- _Task brief_:
Turn every line of the items below into a numbered list, skipping blank lines and leaving out the pictures.

- _Data supplied_:
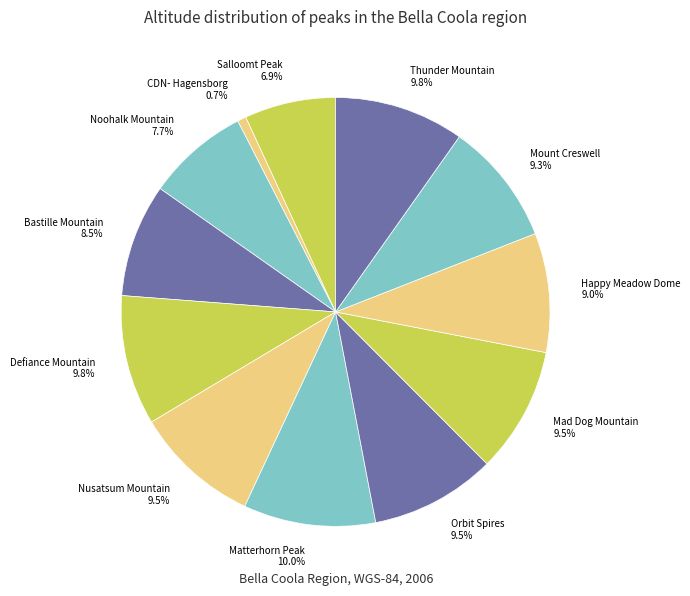

Do Nusatsum Mountain and Orbit Spires together represent more than half of the pie?

No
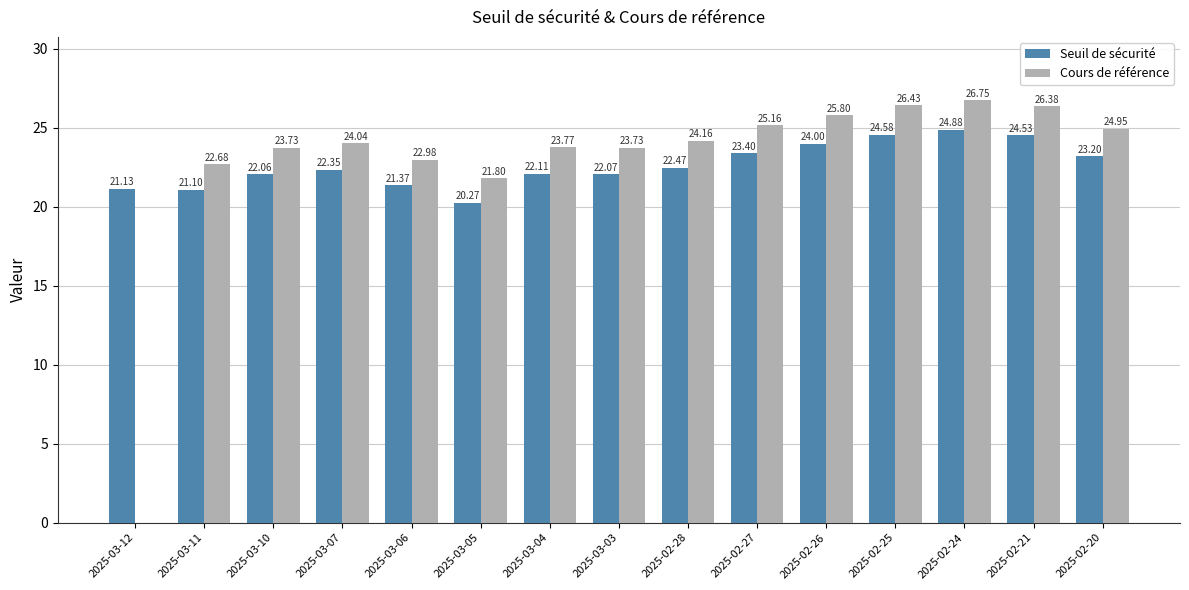

How many categories are shown in the chart?

15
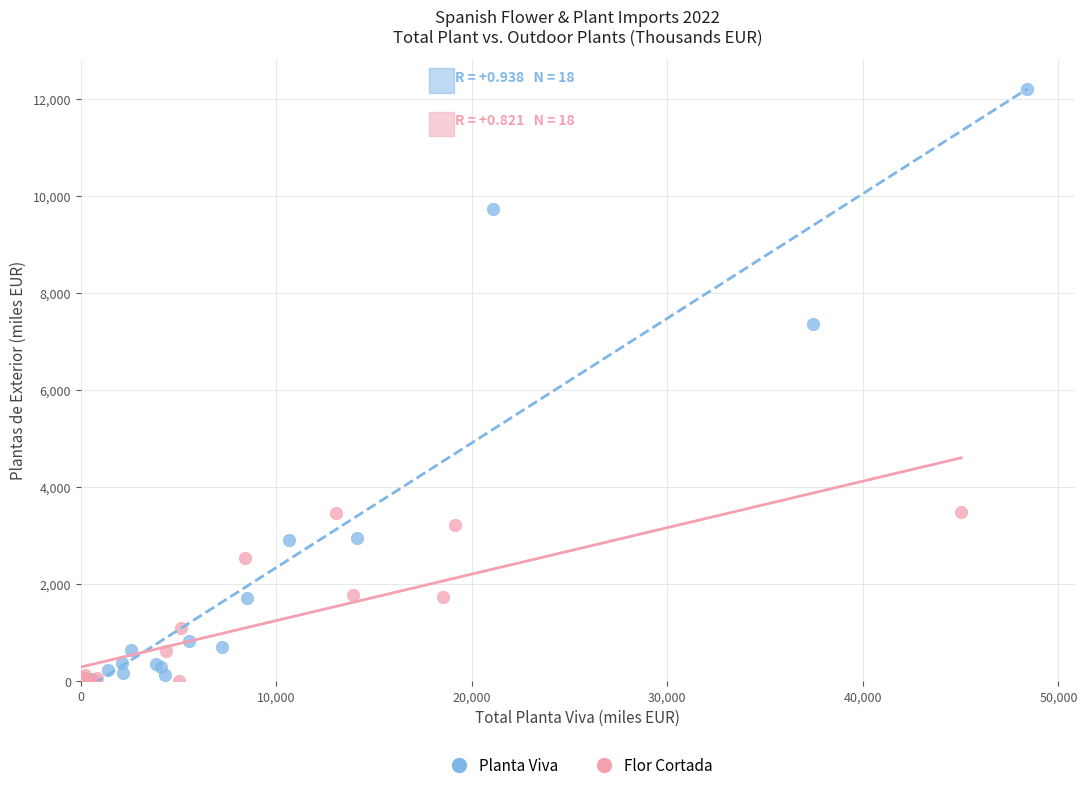

Which series reaches the maximum Y coordinate?

Planta Viva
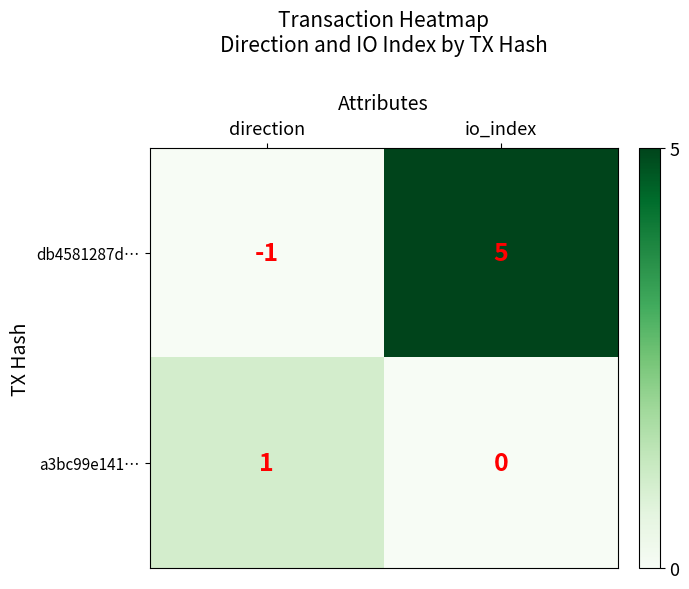

True or false: db4581287d… has a value of 5 at io_index.

True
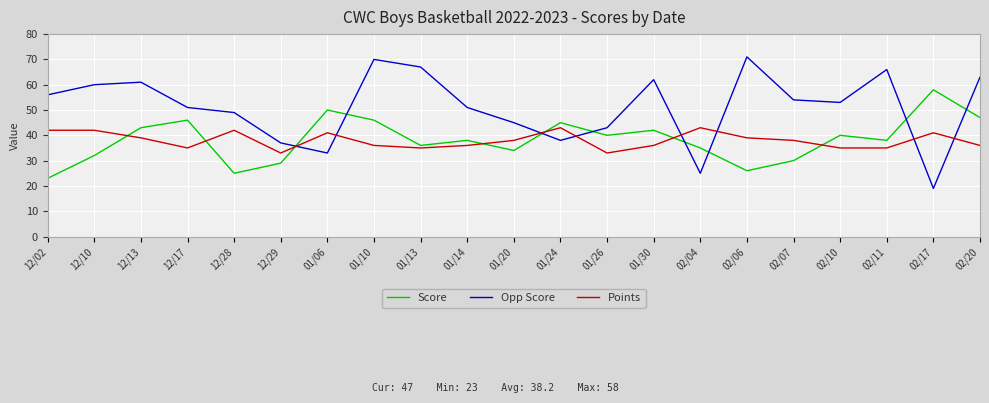

At which category does Opp Score reach its first local peak?

12/13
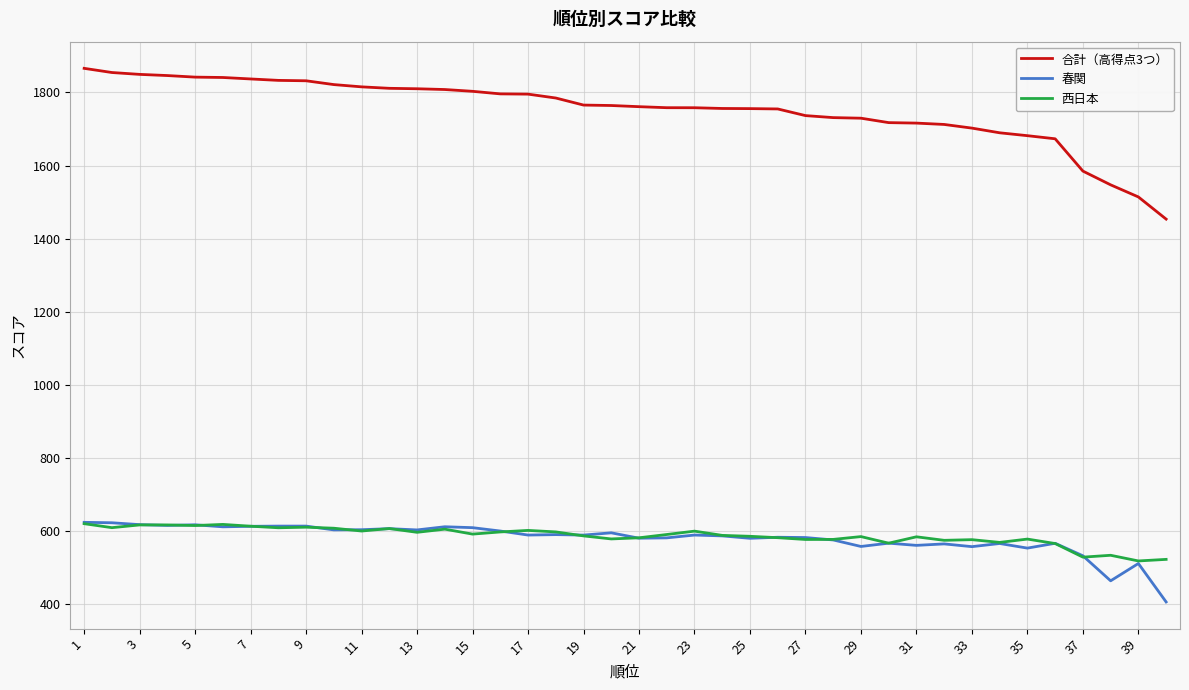

What is the minimum value shown in the chart?

406.9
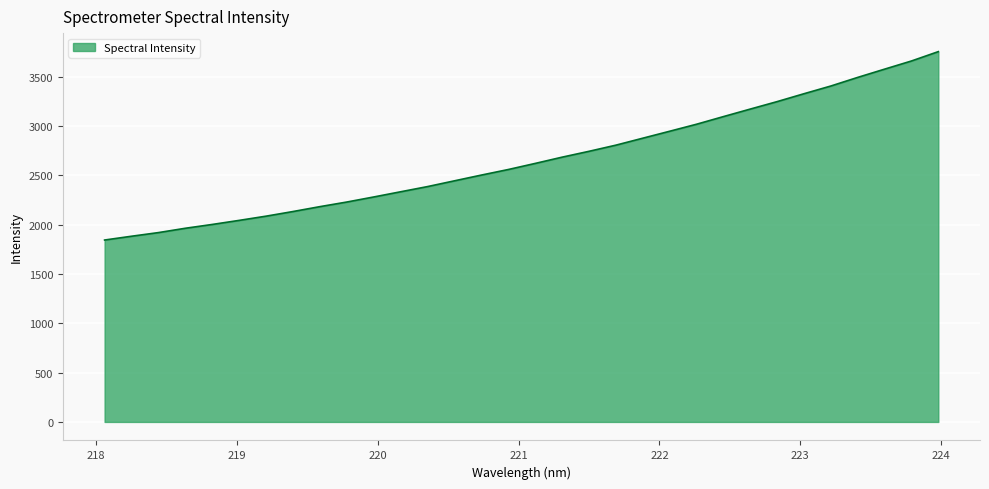

What is the difference between the maximum and minimum values?

1909.8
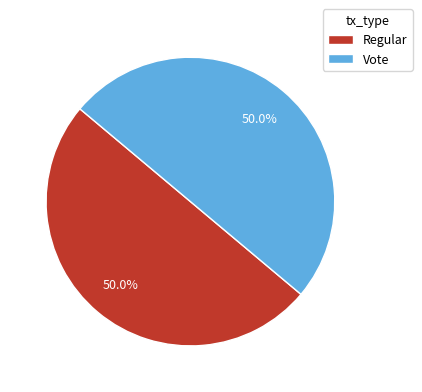

How many segments does this pie chart have?

2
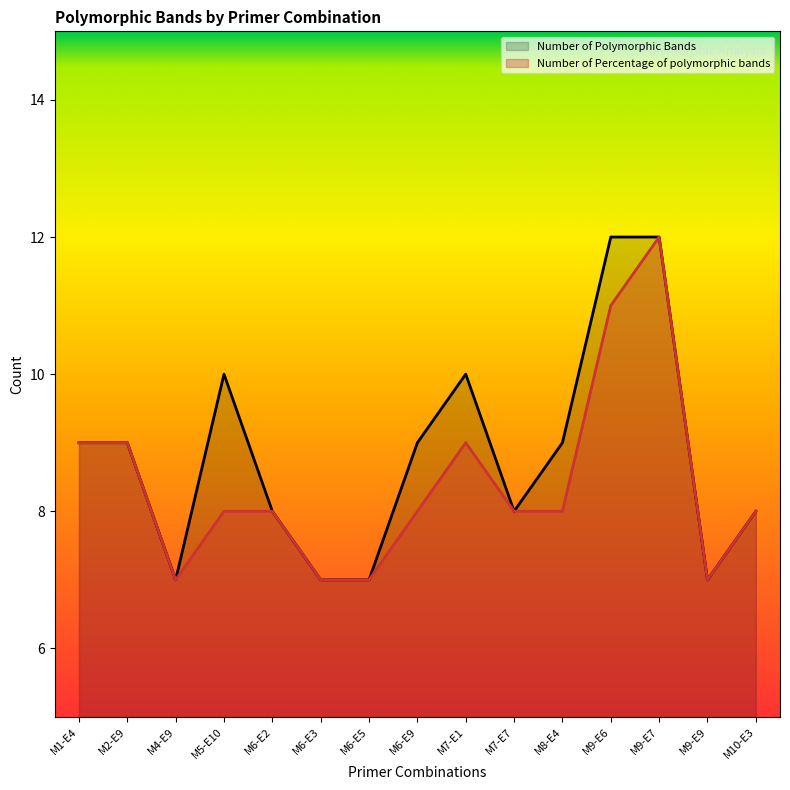

True or false: Number of Polymorphic Bands and Number of Percentage of polymorphic bands cross at least once.

False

- _Written answer_:
1. Do Nusatsum Mountain and Orbit Spires together represent more than half of the pie?
2. No
3. How many categories are shown in the chart?
4. 15
5. Which series reaches the maximum Y coordinate?
6. Planta Viva
7. True or false: db4581287d… has a value of 5 at io_index.
8. True
9. At which category does Opp Score reach its first local peak?
10. 12/13
11. What is the minimum value shown in the chart?
12. 406.9
13. What is the difference between the maximum and minimum values?
14. 1909.8
15. How many segments does this pie chart have?
16. 2
17. True or false: Number of Polymorphic Bands and Number of Percentage of polymorphic bands cross at least once.
18. False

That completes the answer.